* What is required: Reproduce the forum thread about a new license plate below word for word, from its title to its final line.

# Check out my new license plate !!



## sharpobject (May 7, 2008)

OK - I've showed you mine, now let's see yours......


----------



## niblique71 (Dec 2, 2009)

Now that's COOL!! I'm Jealous...


----------



## RoxyBlue (Oct 6, 2008)

Totally sweet, sharp! If I ever see that while driving the PA turnpike, I'll know who I'm following


----------



## Hauntiholik (May 17, 2006)

Great plate sharpobject!

At least you don't get people saying "Bell Fry"? It's pronounced Bell Free


----------



## The Creepster (Sep 18, 2009)

I would post mine but...its not very nice plates...and there would be complaints, plus then they could find me and see what I have done


----------



## steveshauntedyard (Nov 16, 2008)

Way awesome!


----------



## joker (Sep 25, 2007)




----------



## fick209 (Aug 31, 2009)

nice plates everyone


----------



## RoxyBlue (Oct 6, 2008)

Gee, my plates just have an M and numbers. I feel so boring


----------



## sharpobject (May 7, 2008)

RoxyBlue said:


> Gee, my plates just have an M and numbers. I feel so boring


Roxy, you are definately NOT boring.


----------



## GothicCandle (Mar 26, 2007)

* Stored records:

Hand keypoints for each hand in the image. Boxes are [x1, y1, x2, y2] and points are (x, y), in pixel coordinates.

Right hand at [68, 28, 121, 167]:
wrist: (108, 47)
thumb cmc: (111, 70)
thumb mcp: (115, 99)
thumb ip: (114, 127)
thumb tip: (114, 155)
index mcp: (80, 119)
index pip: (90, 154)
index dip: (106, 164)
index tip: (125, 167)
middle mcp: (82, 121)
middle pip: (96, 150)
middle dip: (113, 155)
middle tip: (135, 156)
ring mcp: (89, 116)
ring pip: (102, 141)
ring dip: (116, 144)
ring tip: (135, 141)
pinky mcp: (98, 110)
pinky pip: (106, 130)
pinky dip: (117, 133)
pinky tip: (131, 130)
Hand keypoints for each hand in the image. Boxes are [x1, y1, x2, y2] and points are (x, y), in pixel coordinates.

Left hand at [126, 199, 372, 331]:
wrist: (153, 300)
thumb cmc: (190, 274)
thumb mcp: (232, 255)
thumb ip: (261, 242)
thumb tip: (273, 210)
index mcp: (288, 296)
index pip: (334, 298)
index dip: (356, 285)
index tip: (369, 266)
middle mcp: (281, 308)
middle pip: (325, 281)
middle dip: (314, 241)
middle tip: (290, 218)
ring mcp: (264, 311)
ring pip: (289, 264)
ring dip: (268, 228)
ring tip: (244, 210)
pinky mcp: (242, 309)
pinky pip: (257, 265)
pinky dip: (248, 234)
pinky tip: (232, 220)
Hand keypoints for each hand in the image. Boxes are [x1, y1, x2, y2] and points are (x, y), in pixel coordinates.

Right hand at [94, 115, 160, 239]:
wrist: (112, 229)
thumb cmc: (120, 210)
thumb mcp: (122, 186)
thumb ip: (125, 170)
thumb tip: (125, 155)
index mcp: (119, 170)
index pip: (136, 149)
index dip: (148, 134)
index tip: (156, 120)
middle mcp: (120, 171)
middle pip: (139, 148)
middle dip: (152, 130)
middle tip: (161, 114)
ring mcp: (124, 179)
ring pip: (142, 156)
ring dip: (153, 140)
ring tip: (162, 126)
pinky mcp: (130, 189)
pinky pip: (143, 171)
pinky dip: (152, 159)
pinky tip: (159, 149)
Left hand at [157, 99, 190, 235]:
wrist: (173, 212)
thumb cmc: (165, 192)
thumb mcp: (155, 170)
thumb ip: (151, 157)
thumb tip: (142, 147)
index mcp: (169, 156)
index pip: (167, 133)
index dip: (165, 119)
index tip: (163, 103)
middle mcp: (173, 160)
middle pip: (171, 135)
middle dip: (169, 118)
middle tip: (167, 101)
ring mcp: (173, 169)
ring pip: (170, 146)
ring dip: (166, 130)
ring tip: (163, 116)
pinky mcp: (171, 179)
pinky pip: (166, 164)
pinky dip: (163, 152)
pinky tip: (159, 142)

* Your response:
# Check out my new license plate !!



## sharpobject (May 7, 2008)

OK - I've showed you mine, now let's see yours......


----------



## niblique71 (Dec 2, 2009)

Now that's COOL!! I'm Jealous...


----------



## RoxyBlue (Oct 6, 2008)

Totally sweet, sharp! If I ever see that while driving the PA turnpike, I'll know who I'm following


----------



## Hauntiholik (May 17, 2006)

Great plate sharpobject!

At least you don't get people saying "Bell Fry"? It's pronounced Bell Free


----------



## The Creepster (Sep 18, 2009)

I would post mine but...its not very nice plates...and there would be complaints, plus then they could find me and see what I have done


----------



## steveshauntedyard (Nov 16, 2008)

Way awesome!


----------



## joker (Sep 25, 2007)




----------



## fick209 (Aug 31, 2009)

nice plates everyone


----------



## RoxyBlue (Oct 6, 2008)

Gee, my plates just have an M and numbers. I feel so boring


----------



## sharpobject (May 7, 2008)

RoxyBlue said:


> Gee, my plates just have an M and numbers. I feel so boring


Roxy, you are definately NOT boring.


----------



## GothicCandle (Mar 26, 2007)